Baby Carrots Get Junk Food Marketing Treatment
Over-the-top campaign includes an iPhone game, Web series, and social media outreach.
Over-the-top campaign includes an iPhone game, Web series, and social media outreach.
It is a cliché of junk-food advertising to brand one’s product as “radical” or “extreme,” usually in the loudest, most obnoxious terms possible. Such claims are laughable enough when applied to a nacho-flavored snack chip; but applied to baby carrots, they qualify as actual comedy.
Or at least Bolthouse farms hopes they do. The nation’s largest producer of baby carrots and its new ad agency, Crispin, Porter and Bogusky, have launched an advertising campaign positioning baby carrots as the extreme new junk food, a purposefully over-the-top effort that includes an iPhone game, a Web series and extensive social media outreach (and a lot of wailing guitar noises).
The idea of using junk-food tactics to sell baby carrots rose out of the observation that “carrots are crunchy, orange, disposable, munchable and portable,” said Omid Farhang, VP and creative director at CPB. “They basically share all the exact same qualities as some of the more insidious junk foods. The only thing that was missing is the marketing.”
What’s more, “nothing you’re going to tell people about baby carrots will undo the knowledge that they’re healthy,” he said. “Why waste your breath telling people something they already know?”
The centerpiece of the $25 million campaign is BabyCarrots.com, where users can download the game, watch the webisodes, view commercials, and examine the new chip-like packaging. In the background, a chorus of voices chants “Baby! Carrots! Extreme!” over an epic-sounding heavy metal riff.
There is also a twitter feed and a Facebook page, where followers can keep up to date on the Web series or enjoy more of the campaign’s humor (a typical tweet reads: “Any more crunchy and we’d be wearing dreads and hosting drum circles.” (Currently, the Twitter feed has less than 600 followers, and the Facebook page is “liked” by about 1,430 people, though the campaign hasn’t yet officially launched.)
There is no display ad campaign, but three TV commercials will drive viewers to the campaign Web site, and CPB is reaching out to food blogs to generate interest.

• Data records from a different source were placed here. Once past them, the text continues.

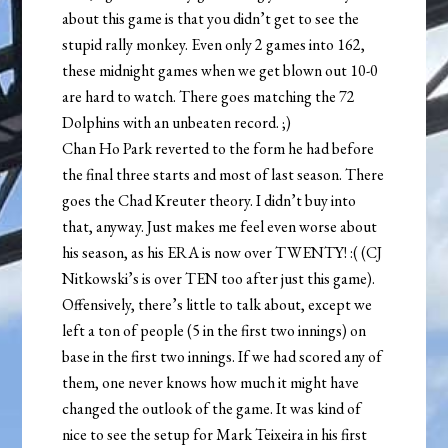
about this game is that you didn’t get to see the
stupid rally monkey. Even only 2 games into 162,
these midnight games when we get blown out 10-0
are hard to watch. There goes matching the 72
Dolphins with an unbeaten record. ;)
Chan Ho Park reverted to the form he had before
the final three starts and most of last season. There
goes the Chad Kreuter theory. I didn’t buy into
that, anyway. Just makes me feel even worse about
his season, as his ERA is now over TWENTY! :( (CJ
Nitkowski’s is over TEN too after just this game).
Offensively, there’s little to talk about, except we
left a ton of people (5 in the first two innings) on
base in the first two innings. If we had scored any of
them, one never knows how much it might have
changed the outlook of the game. It was kind of
nice to see the setup for Mark Teixeira in his first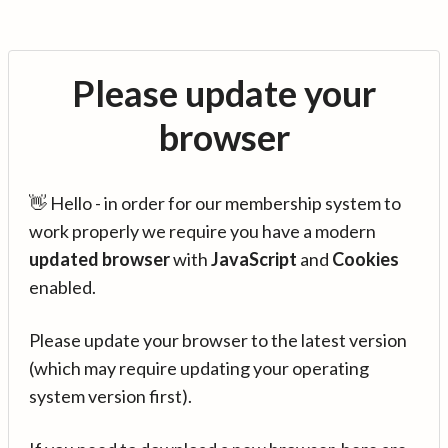
Please update your
browser
👋 Hello - in order for our membership system to
work properly we require you have a modern
updated browser
with
JavaScript
and
Cookies
enabled.
Please update your browser to the latest version
(which may require updating your operating
system version first).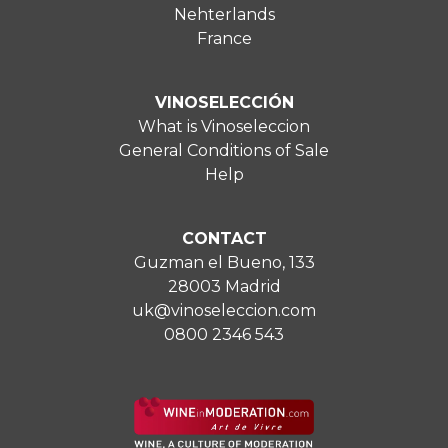
Nehterlands
France
VINOSELECCIÓN
What is Vinoseleccion
General Conditions of Sale
Help
CONTACT
Guzman el Bueno, 133
28003 Madrid
uk@vinoseleccion.com
0800 2346 543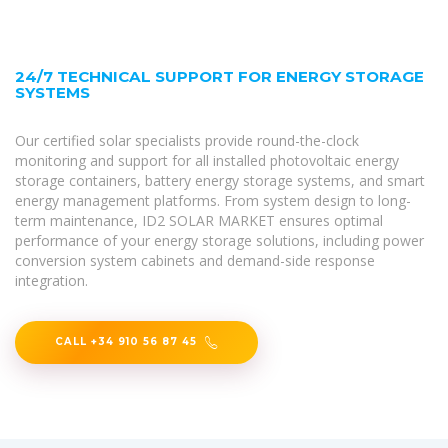
24/7 TECHNICAL SUPPORT FOR ENERGY STORAGE
SYSTEMS
Our certified solar specialists provide round-the-clock
monitoring and support for all installed photovoltaic energy
storage containers, battery energy storage systems, and smart
energy management platforms. From system design to long-
term maintenance, ID2 SOLAR MARKET ensures optimal
performance of your energy storage solutions, including power
conversion system cabinets and demand-side response
integration.
CALL +34 910 56 87 45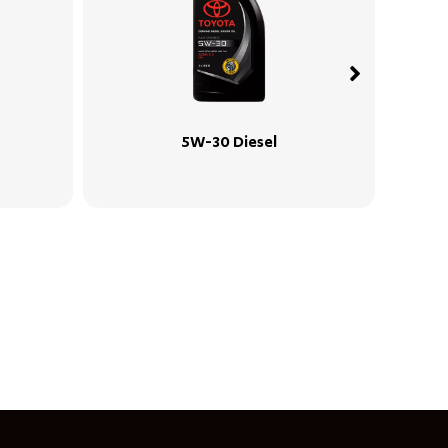
 Diesel
5W-30 SP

The Web series, The Late Shift with Chip and Abdul, debuts Monday. The two-minute episodes feature two convenience store workers who use baby carrots to pass the time during the night shift. If the series takes off, said Farhang, the agency could conceivably pitch it to an actual network.
The iPhone game, in which the player racks up points by munching baby carrots, will debut sometime in the next two weeks.